That's a paid study, it's worthless. You are very disingenuous by providing it.
> It has to be noted that the research was carried out as part of Carnegie Mellon University’s Initiative for Digital Entertainment Analytics (IDEA), which received a generous donation from the MPAA.
I see nothing in this paper which is proving their claim. The worst part is when they talk about the drop of CD sales pre-streaming where the legal options to consume music online ... just didn't exist at all.
If there's no legal option where your customers can pay you, that sure can lead to a revenue drop.
The music industries have been very slow to adapt to the internet and it has cost them some revenue, I'll give you that but that has nothing to do with piracy.
>If there's no legal option where your customers can pay you, that sure can lead to a revenue drop.
But you think that all stopped as soon as there was a legal option? Do you really think there are no people out there who can afford it but chose to pirate anyway?
I don't know why people find it so hard to believe other than they are trying to justify their own activity. Do you think the media industry spent all this money on anti-piracy activities just for the fun of it?
> But you think that all stopped as soon as there was a legal option? Do you really think there are no people out there who can afford it but chose to pirate anyway?
As soon as they added a way to receive money, customers paid, it's visible on the graph.
If customers can't pay you, of course you are going to lose money.
> I don't know why people find it so hard to believe other than they are trying to justify their own activity. Do you think the media industry spent all this money on anti-piracy activities just for the fun of it?
It has more to do about content control than money. Guess who benefits the most of stricter copyright rules? The RIAA, MPAA and similar organisations, it's a conflict of interest. Being harsh on piracy is easier to sell than just "give us more power because we deserve it"
>As soon as they added a way to receive money, customers paid, it's visible on the graph.

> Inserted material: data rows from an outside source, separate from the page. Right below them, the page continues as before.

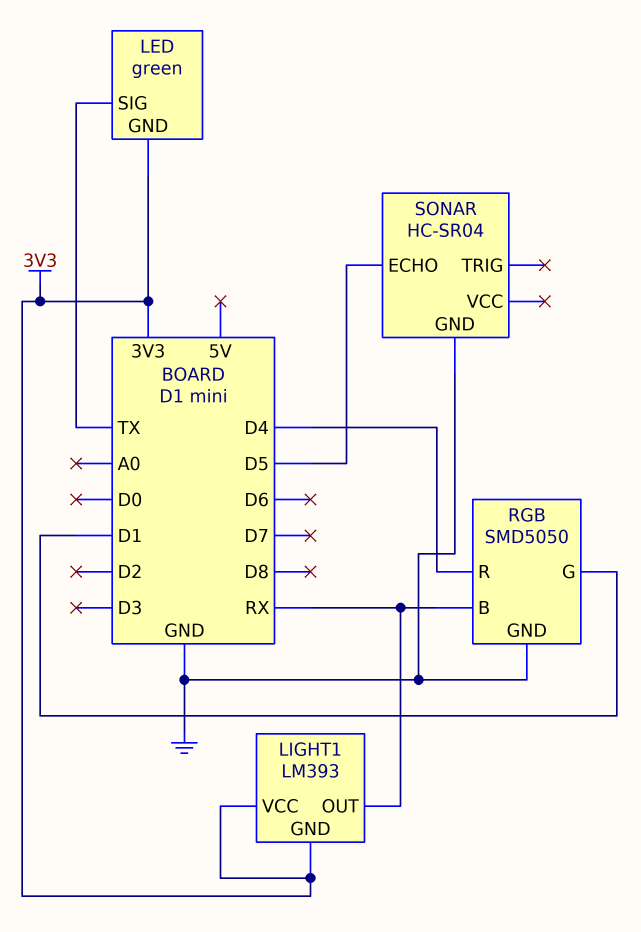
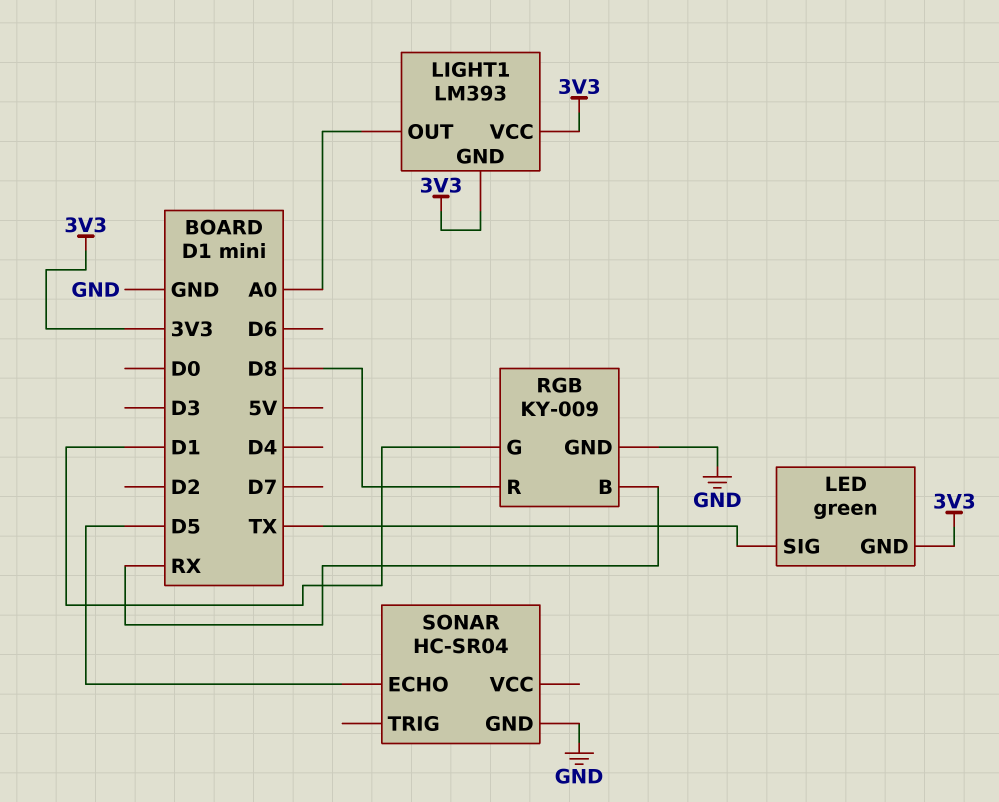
LIGHT1 pin OUT: RX -> A0
RGB: SMD5050 -> KY-009
RGB pin R: D4 -> D8

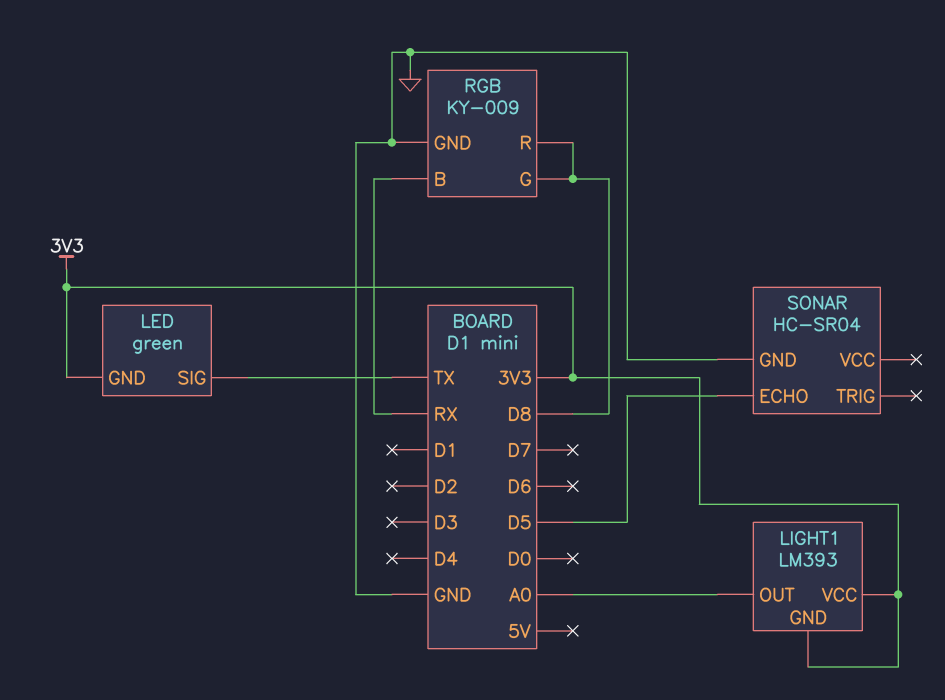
RGB pin G: D1 -> D8

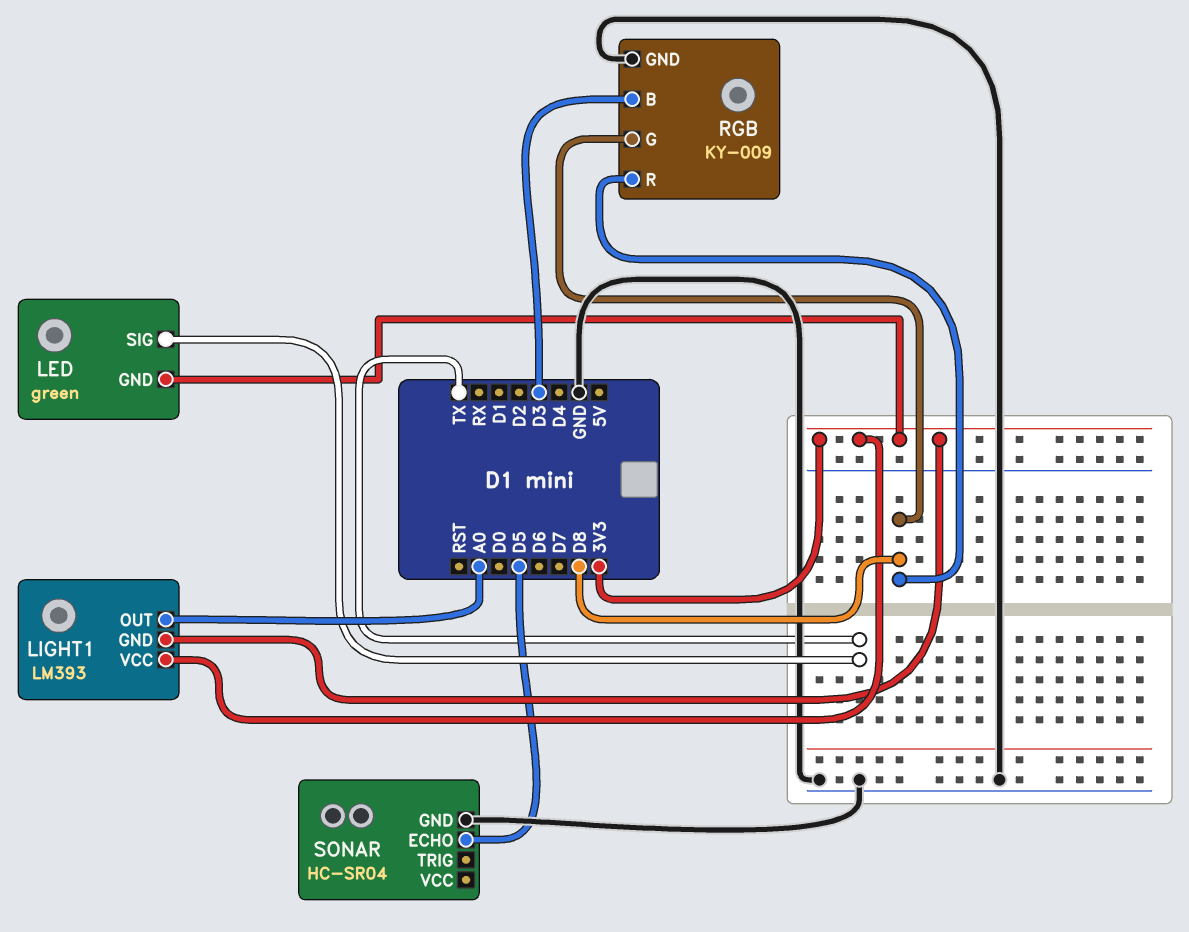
RGB pin B: RX -> D3

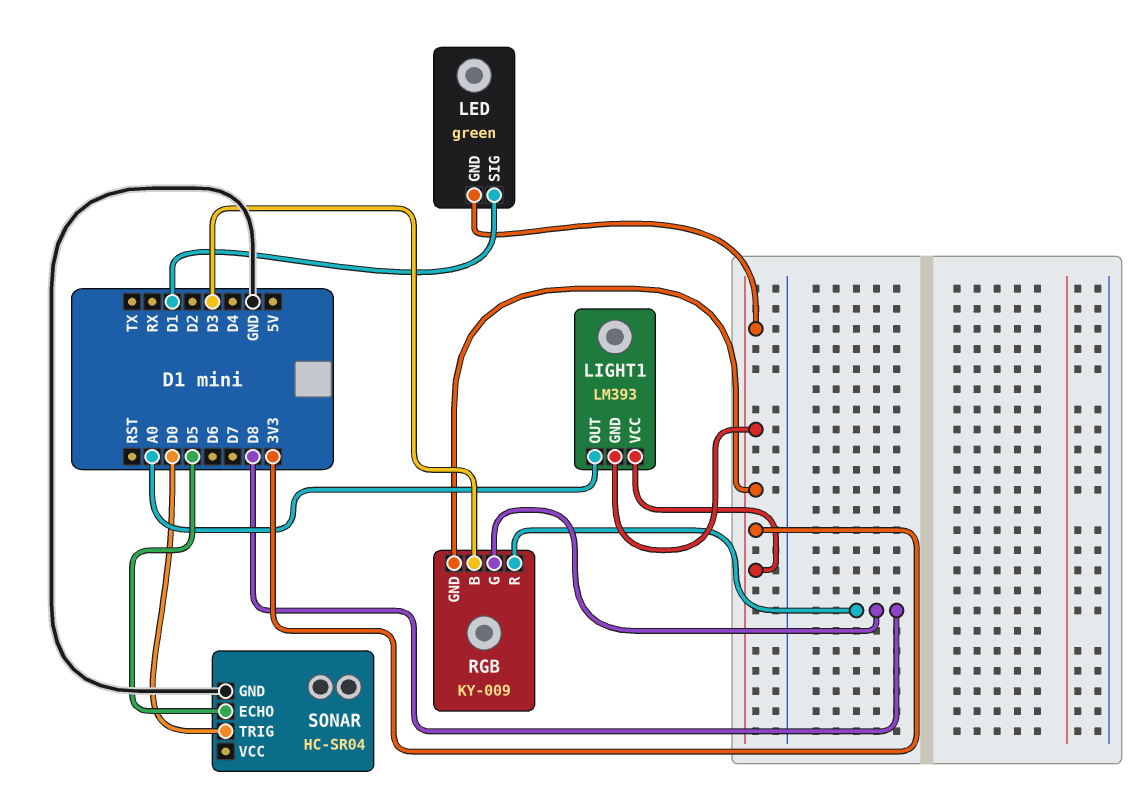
LED pin SIG: TX -> D1
RGB pin GND: GND -> 3V3
SONAR pin TRIG: none -> D0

Some customers paid. What I'm saying is there are a significant number who could pay but won't and the harder you make the piracy the smaller that number will be.
And this statement is based on what exactly? The overall pie of music revenue even increased since the CD era.
And music piracy isn't any harder than 10 years ago, it's using the exact same tech.
The only thing that changed is that now there's a way to pay for music legally online, which wasn't the case before.
The lesson to learn for the music industries here based on data is that customers will pay if there's realistic service they can pay for, if they don't have a way to pay for music, they won't get any money. That sounds obvious but now we have the figures associated showing that.